● **TASK DIRECTIONS**
Within the listing below, please copy exactly the lines between the line holding "image of skin" and the line holding "image of neoplastic", inclusive.

● **SUPPLIED RECORDS**
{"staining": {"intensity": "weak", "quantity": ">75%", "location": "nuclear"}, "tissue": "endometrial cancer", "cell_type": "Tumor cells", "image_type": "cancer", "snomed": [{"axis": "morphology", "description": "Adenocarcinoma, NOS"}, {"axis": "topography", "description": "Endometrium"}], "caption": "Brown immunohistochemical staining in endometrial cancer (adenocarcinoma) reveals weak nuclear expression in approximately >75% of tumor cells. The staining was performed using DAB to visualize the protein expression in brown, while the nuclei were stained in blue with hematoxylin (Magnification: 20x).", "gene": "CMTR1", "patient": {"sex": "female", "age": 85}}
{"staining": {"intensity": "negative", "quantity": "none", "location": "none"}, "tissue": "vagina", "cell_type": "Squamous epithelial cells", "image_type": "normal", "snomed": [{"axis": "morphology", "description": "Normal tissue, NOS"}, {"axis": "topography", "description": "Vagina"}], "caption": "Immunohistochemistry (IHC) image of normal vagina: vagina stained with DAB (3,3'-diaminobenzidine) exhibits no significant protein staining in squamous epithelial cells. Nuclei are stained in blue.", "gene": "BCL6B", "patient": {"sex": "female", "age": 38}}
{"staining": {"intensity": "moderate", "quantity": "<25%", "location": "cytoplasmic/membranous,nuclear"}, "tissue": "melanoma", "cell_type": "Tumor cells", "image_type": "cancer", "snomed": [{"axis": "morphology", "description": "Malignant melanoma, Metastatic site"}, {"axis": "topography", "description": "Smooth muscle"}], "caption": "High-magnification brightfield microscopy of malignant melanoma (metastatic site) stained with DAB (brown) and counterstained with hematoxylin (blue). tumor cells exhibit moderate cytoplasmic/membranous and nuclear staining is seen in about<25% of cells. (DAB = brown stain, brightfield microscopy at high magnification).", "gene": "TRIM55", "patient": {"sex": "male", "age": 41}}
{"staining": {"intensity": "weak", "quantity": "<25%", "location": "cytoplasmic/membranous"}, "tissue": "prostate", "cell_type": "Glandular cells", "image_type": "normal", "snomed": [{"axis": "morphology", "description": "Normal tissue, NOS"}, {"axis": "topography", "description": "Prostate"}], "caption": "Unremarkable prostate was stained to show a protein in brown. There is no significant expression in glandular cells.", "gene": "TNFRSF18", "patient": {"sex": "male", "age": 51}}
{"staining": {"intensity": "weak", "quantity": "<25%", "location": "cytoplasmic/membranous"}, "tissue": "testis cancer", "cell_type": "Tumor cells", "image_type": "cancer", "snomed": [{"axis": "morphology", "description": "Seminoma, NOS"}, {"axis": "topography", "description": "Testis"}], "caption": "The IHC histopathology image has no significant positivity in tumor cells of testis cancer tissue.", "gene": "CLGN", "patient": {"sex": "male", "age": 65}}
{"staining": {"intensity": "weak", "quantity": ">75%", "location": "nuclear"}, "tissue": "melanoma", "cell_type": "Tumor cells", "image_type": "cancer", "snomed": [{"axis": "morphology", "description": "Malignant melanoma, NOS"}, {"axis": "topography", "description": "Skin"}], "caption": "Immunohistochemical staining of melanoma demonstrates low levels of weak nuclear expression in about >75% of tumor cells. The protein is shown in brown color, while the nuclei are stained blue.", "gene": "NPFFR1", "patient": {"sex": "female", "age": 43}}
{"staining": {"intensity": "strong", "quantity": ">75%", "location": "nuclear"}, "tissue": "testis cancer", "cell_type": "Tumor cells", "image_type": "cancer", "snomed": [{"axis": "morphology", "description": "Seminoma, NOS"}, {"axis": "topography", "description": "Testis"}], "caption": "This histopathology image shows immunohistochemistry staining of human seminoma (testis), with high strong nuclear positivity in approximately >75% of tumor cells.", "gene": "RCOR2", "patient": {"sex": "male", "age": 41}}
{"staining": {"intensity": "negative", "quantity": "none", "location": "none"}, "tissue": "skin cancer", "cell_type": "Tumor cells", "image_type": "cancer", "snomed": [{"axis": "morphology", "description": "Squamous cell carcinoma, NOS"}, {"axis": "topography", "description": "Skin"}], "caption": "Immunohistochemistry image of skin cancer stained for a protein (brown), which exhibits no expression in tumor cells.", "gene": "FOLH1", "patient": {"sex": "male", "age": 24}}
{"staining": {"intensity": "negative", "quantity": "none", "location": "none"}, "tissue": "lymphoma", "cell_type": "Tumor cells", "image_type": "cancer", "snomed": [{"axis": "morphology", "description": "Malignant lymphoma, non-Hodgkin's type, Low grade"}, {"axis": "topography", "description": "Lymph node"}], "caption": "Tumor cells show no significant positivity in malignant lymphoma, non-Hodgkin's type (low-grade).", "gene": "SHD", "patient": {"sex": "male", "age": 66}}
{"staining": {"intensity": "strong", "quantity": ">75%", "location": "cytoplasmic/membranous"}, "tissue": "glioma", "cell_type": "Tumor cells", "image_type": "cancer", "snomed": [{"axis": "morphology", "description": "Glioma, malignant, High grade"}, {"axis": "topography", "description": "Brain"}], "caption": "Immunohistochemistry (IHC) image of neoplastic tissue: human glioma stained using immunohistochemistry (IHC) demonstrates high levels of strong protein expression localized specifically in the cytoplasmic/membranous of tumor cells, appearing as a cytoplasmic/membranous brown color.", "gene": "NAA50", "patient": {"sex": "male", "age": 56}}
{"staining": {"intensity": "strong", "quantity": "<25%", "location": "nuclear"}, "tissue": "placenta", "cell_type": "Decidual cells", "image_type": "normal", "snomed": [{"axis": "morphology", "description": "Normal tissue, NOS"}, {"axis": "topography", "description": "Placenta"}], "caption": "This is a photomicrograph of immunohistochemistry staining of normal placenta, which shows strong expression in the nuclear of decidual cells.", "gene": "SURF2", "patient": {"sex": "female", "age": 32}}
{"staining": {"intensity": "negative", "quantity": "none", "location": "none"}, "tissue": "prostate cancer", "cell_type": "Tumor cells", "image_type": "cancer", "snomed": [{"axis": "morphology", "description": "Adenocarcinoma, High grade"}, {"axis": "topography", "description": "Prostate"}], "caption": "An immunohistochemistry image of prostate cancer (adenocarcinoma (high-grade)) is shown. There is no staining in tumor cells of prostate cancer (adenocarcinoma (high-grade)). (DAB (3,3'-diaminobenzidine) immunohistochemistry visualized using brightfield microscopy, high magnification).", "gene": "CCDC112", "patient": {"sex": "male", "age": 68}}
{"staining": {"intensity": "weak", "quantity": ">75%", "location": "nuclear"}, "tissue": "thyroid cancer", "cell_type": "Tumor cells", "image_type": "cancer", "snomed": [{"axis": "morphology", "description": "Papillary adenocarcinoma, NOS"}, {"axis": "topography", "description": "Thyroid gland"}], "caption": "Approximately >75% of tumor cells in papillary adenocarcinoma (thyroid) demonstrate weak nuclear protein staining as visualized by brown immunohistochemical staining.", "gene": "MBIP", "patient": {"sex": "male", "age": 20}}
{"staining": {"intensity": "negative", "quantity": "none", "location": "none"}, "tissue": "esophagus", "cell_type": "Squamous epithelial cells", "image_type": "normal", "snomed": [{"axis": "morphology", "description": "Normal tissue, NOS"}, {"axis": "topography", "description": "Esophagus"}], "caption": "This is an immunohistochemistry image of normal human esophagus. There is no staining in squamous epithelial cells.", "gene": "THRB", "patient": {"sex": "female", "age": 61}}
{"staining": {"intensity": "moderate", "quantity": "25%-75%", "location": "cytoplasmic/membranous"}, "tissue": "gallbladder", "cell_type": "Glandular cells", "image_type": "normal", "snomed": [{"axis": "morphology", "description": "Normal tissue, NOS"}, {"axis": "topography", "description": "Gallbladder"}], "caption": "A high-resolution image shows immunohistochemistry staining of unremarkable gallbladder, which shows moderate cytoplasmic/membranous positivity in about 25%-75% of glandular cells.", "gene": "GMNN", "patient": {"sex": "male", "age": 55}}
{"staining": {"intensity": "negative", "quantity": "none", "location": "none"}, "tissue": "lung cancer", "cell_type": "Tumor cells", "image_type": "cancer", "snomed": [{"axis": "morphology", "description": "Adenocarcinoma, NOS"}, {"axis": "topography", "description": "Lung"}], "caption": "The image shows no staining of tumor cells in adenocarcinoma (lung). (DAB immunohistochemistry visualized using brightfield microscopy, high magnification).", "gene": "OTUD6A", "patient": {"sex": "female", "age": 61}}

● **SOLUTION TO THIS TASK**
{"staining": {"intensity": "negative", "quantity": "none", "location": "none"}, "tissue": "skin cancer", "cell_type": "Tumor cells", "image_type": "cancer", "snomed": [{"axis": "morphology", "description": "Squamous cell carcinoma, NOS"}, {"axis": "topography", "description": "Skin"}], "caption": "Immunohistochemistry image of skin cancer stained for a protein (brown), which exhibits no expression in tumor cells.", "gene": "FOLH1", "patient": {"sex": "male", "age": 24}}
{"staining": {"intensity": "negative", "quantity": "none", "location": "none"}, "tissue": "lymphoma", "cell_type": "Tumor cells", "image_type": "cancer", "snomed": [{"axis": "morphology", "description": "Malignant lymphoma, non-Hodgkin's type, Low grade"}, {"axis": "topography", "description": "Lymph node"}], "caption": "Tumor cells show no significant positivity in malignant lymphoma, non-Hodgkin's type (low-grade).", "gene": "SHD", "patient": {"sex": "male", "age": 66}}
{"staining": {"intensity": "strong", "quantity": ">75%", "location": "cytoplasmic/membranous"}, "tissue": "glioma", "cell_type": "Tumor cells", "image_type": "cancer", "snomed": [{"axis": "morphology", "description": "Glioma, malignant, High grade"}, {"axis": "topography", "description": "Brain"}], "caption": "Immunohistochemistry (IHC) image of neoplastic tissue: human glioma stained using immunohistochemistry (IHC) demonstrates high levels of strong protein expression localized specifically in the cytoplasmic/membranous of tumor cells, appearing as a cytoplasmic/membranous brown color.", "gene": "NAA50", "patient": {"sex": "male", "age": 56}}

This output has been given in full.